== Segment start ==

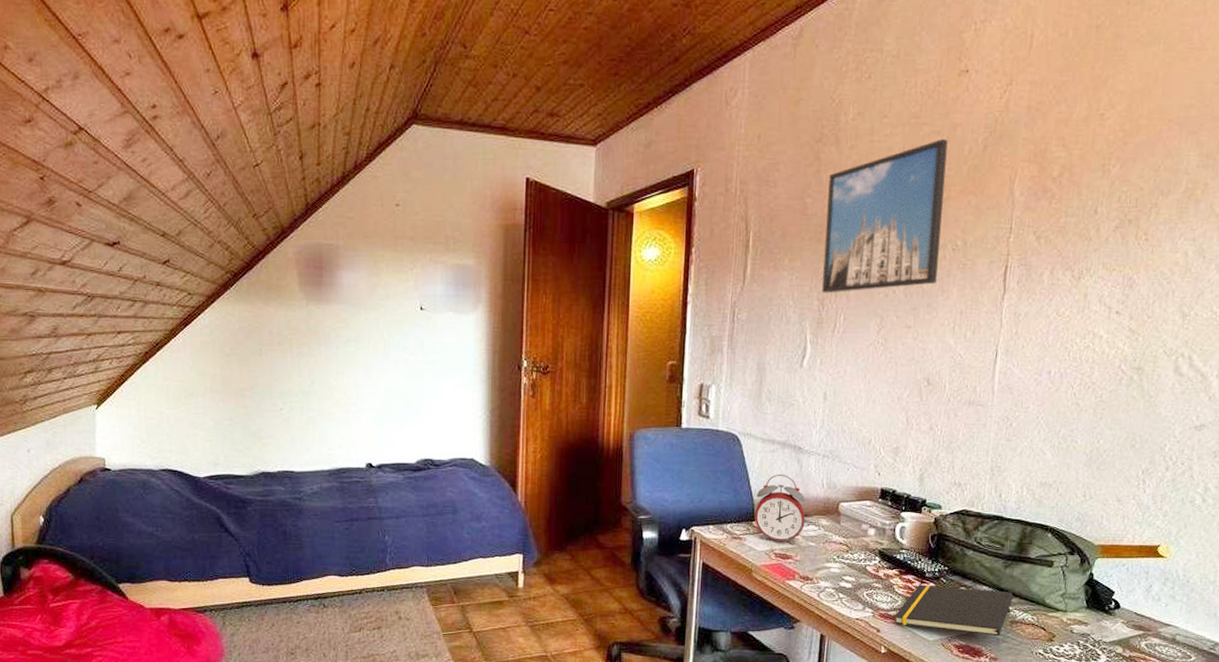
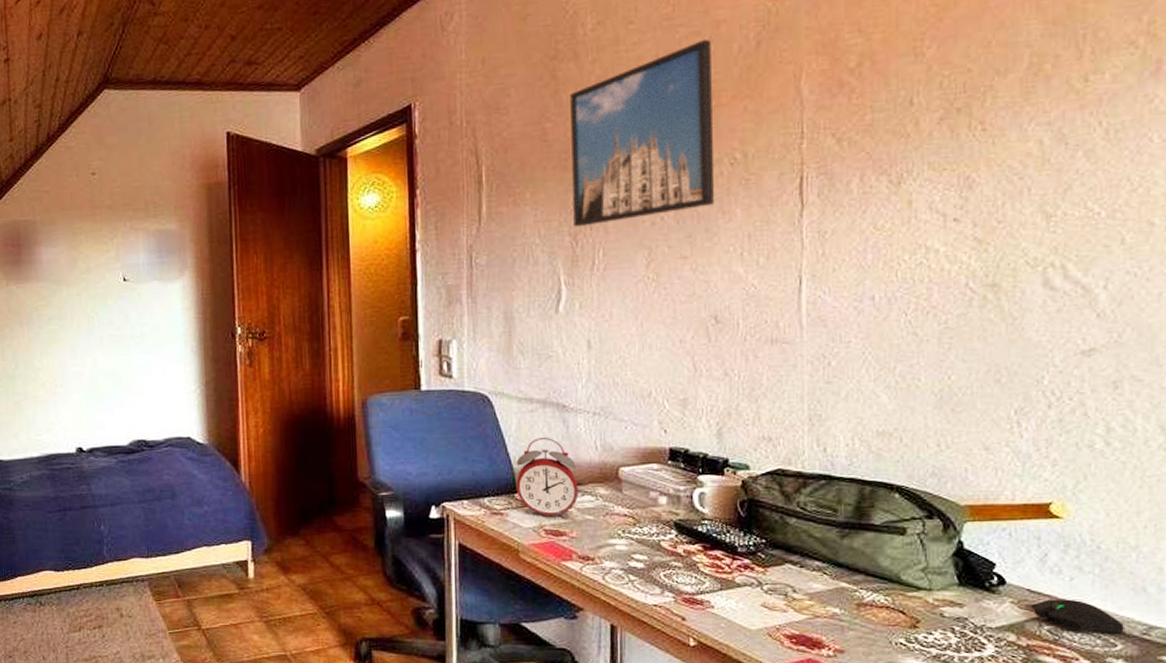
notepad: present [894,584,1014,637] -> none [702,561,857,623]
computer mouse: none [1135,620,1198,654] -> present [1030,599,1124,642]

== Segment end ==
== Segment start ==

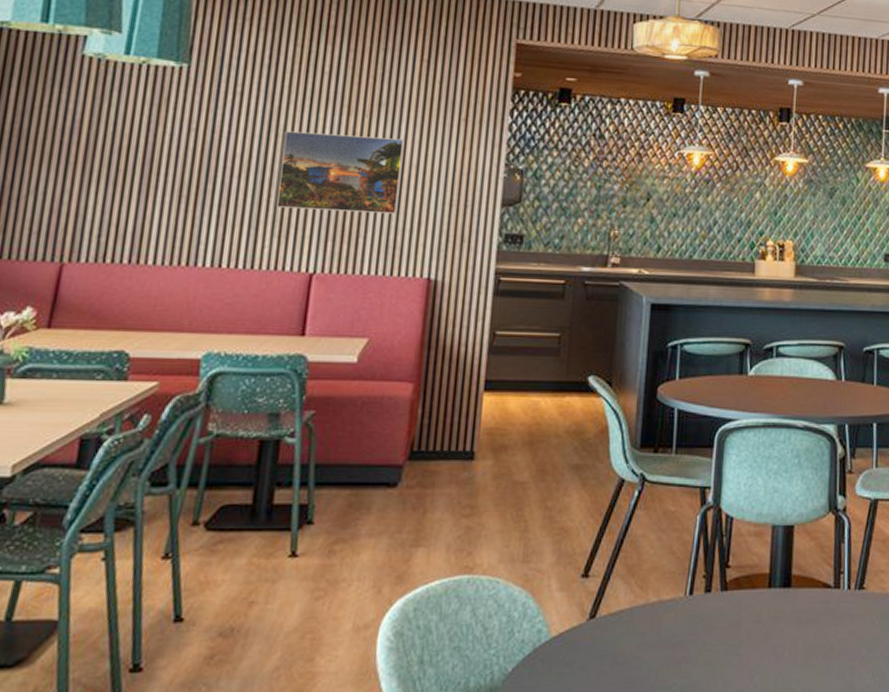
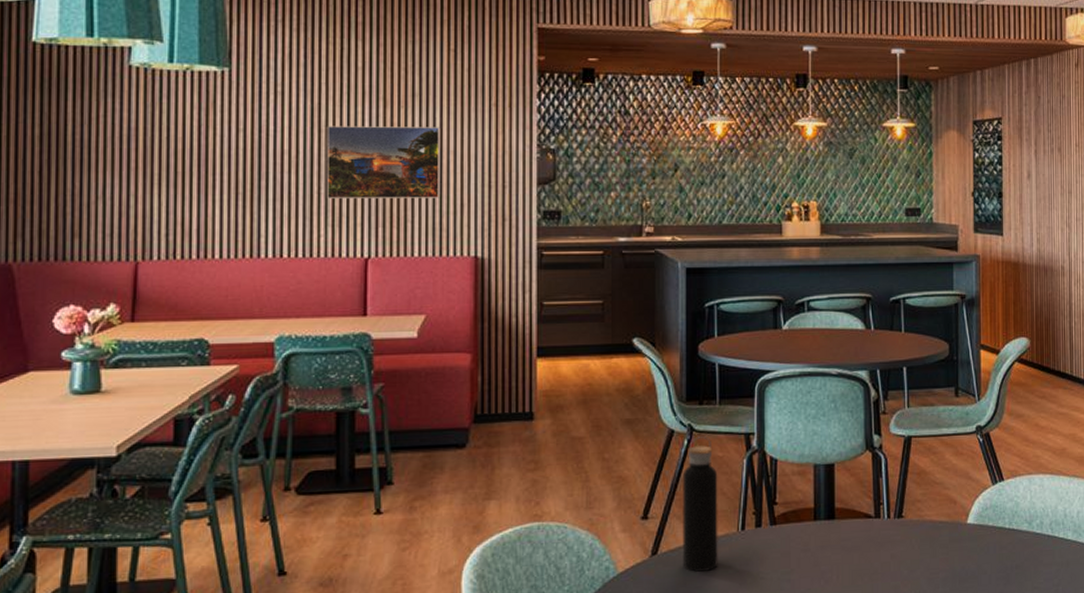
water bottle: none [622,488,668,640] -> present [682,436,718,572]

== Segment end ==

Only the lines above from the one with "notepad: present [894,584,1014,637]" up to and including the one with "computer mouse: none" should be repeated, exactly as written.

RESPONSE TO THE EXERCISE –
notepad: present [894,584,1014,637] -> none [702,561,857,623]
computer mouse: none [1135,620,1198,654] -> present [1030,599,1124,642]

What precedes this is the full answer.